BEGIN GIVEN PASSAGE

In the Bi-FoRe KI alleles derived from the full length donor, in addition to the necessary functional sequences, a long bacterial plasmid backbone sequence was also inserted into the target locus. It has been reported that exogenous bacterial sequences introduced into the eukaryotic genome may cause alteration of the expression level of endogenous genes (Chen et al., 2001, 2003; Suzuki et al., 2016). To avoid potential deleterious consequences, we adopted the minicircle vector pTUBB3-MC to construct our Bi-FoRe KI donor (Kay et al., 2010; Suzuki et al., 2016), whose backbone sequence is flanked with minimal attB and attP sites and can be removed by phiC31 integrase-induced recombination either in vivo or in vitro. We first successfully removed the backbone of sox10 Bi-FoRe KI alleles by injection of zebrafish codon optimized phiC31 mRNA in zebrafish embryos (Fig. S8), which is consistent with previous reports of efficient in vivo site-specific excision of minimal attB and attP sites (Lister, 2010; Lu et al., 2011). For in vitro backbone removal, we prepared the sox10 minicircle Bi-FoRe donor according to the minicircle production protocol (Lister, 2010; Lu et al., 2011) and used it for founder embryo injection. Our preliminary results showed that efficient and correct KI events were easily detected in minicircle donor injected embryos (Fig. 4A and 4B), and the ratio of mosaic F0 embryos increased by 14% compared with the full length Bi-FoRe donor (Table S2), which suggested that the smaller donor may be more efficient for NHEJ-mediated KI. In summary, our results showed that unfavorable bacterial backbone sequence could be efficiently eliminated either in vivo by phiC31 mRNA injection or in vitro by minicircle DNA donor production. To our knowledge, this is the first report of the application of minicircle DNA technology in zebrafish.
In addition to integration into the target locus, donor vectors might also exhibit off-targeting insertions after injection into zebrafish embryos. Although we cannot exclude this possibility, we did not observe obvious ectopic expressions of fluorescent reporters in the F0 or F1 embryos in our experiments, indicating that random gene-trapping was undetectable. This may be due to the low random insertion efficiency of in vivo linearized donor vectors as previously reported (Auer et al., 2014), and in addition, the requirement for donors to be inserted into appropriate gene regions to ensure its expression. However, “silent” random insertions are still possible, which should be investigated in the future.

END GIVEN PASSAGE
BEGIN DATA EXTRACT

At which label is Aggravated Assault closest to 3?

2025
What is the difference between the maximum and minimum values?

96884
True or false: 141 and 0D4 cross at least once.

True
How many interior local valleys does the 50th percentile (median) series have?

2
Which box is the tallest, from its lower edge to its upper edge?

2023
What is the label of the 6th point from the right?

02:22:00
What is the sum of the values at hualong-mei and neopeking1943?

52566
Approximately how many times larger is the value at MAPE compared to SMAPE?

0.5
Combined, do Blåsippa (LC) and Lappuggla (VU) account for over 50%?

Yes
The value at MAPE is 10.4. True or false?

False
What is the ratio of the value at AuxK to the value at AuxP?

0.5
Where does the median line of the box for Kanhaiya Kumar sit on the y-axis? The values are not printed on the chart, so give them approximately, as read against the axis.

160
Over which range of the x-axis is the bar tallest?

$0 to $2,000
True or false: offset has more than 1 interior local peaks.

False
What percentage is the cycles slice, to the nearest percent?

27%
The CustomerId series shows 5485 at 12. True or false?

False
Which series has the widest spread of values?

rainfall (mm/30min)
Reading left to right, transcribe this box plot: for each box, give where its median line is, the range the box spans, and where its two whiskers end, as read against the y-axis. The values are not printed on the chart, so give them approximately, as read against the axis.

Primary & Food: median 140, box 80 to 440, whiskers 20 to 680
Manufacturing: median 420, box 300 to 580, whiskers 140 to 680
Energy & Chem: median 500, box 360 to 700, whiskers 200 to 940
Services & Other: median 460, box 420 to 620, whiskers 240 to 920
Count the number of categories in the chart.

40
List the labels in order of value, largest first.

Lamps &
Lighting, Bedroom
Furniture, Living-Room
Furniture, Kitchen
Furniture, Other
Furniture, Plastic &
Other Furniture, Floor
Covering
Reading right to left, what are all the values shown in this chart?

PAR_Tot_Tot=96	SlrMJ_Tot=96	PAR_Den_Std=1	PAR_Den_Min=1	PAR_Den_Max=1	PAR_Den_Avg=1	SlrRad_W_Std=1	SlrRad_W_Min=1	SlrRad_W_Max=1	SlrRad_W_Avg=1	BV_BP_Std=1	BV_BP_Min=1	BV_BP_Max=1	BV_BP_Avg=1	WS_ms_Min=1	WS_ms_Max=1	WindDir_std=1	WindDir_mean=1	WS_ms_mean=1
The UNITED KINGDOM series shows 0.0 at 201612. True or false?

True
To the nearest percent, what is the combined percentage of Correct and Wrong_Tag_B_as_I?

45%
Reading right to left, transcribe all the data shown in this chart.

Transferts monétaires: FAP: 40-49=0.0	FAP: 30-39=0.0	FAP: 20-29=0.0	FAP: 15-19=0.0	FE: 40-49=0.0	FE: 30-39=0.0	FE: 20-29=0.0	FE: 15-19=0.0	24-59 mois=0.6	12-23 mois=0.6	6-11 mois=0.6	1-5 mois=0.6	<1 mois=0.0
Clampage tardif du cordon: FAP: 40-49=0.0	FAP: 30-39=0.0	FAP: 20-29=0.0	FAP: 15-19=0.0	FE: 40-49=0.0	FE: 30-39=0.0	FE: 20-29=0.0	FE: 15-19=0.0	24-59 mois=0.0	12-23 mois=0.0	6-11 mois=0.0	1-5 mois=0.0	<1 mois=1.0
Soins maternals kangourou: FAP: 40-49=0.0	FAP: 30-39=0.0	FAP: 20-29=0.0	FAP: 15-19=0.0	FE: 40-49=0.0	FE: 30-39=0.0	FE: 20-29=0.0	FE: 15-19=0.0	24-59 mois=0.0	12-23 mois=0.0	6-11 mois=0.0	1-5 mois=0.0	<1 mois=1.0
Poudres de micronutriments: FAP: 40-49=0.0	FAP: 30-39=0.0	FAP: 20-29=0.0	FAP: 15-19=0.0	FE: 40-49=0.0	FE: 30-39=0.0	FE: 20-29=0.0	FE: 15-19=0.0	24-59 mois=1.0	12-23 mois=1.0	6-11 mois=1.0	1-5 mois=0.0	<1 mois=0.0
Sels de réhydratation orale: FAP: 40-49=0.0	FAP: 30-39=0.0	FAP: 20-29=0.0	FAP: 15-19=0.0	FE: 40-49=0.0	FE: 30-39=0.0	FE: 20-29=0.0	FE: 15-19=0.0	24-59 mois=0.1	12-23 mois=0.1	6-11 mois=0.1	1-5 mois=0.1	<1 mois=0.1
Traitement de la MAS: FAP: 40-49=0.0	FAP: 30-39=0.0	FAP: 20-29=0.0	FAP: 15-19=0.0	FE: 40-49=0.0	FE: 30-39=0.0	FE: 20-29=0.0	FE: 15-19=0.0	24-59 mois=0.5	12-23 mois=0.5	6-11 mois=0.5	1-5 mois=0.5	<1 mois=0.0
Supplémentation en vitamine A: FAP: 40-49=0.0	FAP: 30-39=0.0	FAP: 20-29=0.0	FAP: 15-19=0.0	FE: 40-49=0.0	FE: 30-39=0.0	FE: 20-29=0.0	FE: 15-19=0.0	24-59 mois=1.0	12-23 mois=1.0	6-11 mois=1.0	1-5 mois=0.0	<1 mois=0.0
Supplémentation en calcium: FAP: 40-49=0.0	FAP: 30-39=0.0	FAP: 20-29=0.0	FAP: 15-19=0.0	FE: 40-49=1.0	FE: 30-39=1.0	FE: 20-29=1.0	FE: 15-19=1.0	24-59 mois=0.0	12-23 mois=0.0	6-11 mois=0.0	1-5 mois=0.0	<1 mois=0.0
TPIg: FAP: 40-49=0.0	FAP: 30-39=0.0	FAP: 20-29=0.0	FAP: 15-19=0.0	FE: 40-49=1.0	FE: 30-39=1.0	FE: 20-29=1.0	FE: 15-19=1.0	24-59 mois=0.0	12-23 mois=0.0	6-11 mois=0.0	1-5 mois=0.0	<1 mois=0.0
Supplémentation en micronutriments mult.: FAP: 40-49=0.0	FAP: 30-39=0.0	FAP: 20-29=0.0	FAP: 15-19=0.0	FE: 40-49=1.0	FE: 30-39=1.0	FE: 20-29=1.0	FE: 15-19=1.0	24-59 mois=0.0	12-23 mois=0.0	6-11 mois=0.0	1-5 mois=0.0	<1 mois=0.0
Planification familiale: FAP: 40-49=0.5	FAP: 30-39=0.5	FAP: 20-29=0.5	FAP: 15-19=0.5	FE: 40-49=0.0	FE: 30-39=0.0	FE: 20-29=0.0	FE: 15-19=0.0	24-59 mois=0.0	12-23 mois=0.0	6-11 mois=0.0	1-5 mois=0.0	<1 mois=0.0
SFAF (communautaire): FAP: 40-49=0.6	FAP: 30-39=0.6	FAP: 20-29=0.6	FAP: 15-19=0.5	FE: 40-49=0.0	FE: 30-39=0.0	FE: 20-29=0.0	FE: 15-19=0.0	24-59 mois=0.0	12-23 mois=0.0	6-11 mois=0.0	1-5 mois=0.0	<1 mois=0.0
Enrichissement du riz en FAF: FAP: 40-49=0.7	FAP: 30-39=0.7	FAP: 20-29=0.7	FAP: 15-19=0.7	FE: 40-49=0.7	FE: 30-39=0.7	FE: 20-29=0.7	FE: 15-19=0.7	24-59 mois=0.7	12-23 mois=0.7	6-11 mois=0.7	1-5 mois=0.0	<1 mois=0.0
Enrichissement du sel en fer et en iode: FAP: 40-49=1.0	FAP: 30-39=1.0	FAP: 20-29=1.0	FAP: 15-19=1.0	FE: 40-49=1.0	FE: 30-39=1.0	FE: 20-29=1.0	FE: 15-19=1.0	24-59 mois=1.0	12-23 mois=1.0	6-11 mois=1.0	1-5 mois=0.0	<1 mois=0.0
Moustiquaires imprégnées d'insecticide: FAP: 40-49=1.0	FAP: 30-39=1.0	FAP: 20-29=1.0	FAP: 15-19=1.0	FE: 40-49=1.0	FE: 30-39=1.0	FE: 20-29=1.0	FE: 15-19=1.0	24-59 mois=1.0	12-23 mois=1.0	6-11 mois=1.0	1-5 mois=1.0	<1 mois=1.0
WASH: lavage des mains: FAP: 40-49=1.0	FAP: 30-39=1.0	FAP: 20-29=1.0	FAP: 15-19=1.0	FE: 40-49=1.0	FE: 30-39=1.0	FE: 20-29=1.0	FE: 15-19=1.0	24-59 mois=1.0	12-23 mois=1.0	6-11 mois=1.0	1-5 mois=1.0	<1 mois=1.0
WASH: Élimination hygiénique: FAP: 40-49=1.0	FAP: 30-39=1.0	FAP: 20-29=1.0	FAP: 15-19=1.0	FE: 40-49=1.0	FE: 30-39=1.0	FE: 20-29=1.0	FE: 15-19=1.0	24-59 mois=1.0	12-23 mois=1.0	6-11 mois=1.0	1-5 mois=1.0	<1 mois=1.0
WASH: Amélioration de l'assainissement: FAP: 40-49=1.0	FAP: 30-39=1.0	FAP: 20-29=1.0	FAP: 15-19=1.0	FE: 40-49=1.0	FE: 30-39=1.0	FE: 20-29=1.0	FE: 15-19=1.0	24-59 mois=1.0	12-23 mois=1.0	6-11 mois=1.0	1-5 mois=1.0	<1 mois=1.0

END DATA EXTRACT

▸ **WHAT TO DO**
1 – Using the passage on Bi-FoRe knock-in donors, decide whether each statement below agrees with it, answering yes or no and quoting the exact words that settle it.
(a) The backbone of the pTUBB3-MC minicircle vector can be removed by phiC31 integrase-induced recombination.
(b) With the minicircle donor, the ratio of mosaic F0 embryos fell by 14% compared with the full length donor.
(c) Obvious ectopic expression of fluorescent reporters was seen in F1 embryos.
2 – Answer these questions from the passage on Bi-FoRe knock-in donors.
(a) Which minicircle vector was used to construct the Bi-FoRe KI donor?
(b) What was injected into zebrafish embryos to remove the backbone of the sox10 Bi-FoRe KI alleles?
(c) What kind of random insertions does the passage say are still possible?
3 – Resume the passage on Bi-FoRe knock-in donors, starting after its final sentence.

▸ **RESPONSE LIST**
1 –
(a) Yes: "can be removed by phiC31 integrase-induced recombination either in vivo or in vitro"
(b) No: "the ratio of mosaic F0 embryos increased by 14% compared with the full length Bi-FoRe donor"
(c) No: "we did not observe obvious ectopic expressions of fluorescent reporters in the F0 or F1 embryos"

2 –
(a) pTUBB3-MC
(b) Zebrafish codon optimized phiC31 mRNA
(c) "Silent" random insertions

3 –
Besides what we have presented in this study, our FoRe and Bi-FoRe donor strategy can be further modified for expanded or improved applications. For example, a disease-related mutation could be substituted in the downstream CDS to generate disease models with allele expression tagging, or coding sequences of various protein tags could be fused in-frame with the remaining CDS for biochemical studies. Furthermore, since the CRISPR/Cas system, including Cas9 and Cas12a, has been widely and efficiently applied to many organisms (Mali et al., 2013; Zetsche et al., 2015; Hur et al., 2016; Moreno-Mateos et al., 2017), our bidirectional multi-function KI strategy should be applicable in vivo in other model systems, as well as in vitro in cell culture studies.
Materials and methods
Zebrafish husbandry
All the zebrafish used in this study were maintained at 28.5 °C in the zebrafish facility of Peking University with a 14 h/10 h light/dark cycle. The wild-type strain used was Tübingen (TU).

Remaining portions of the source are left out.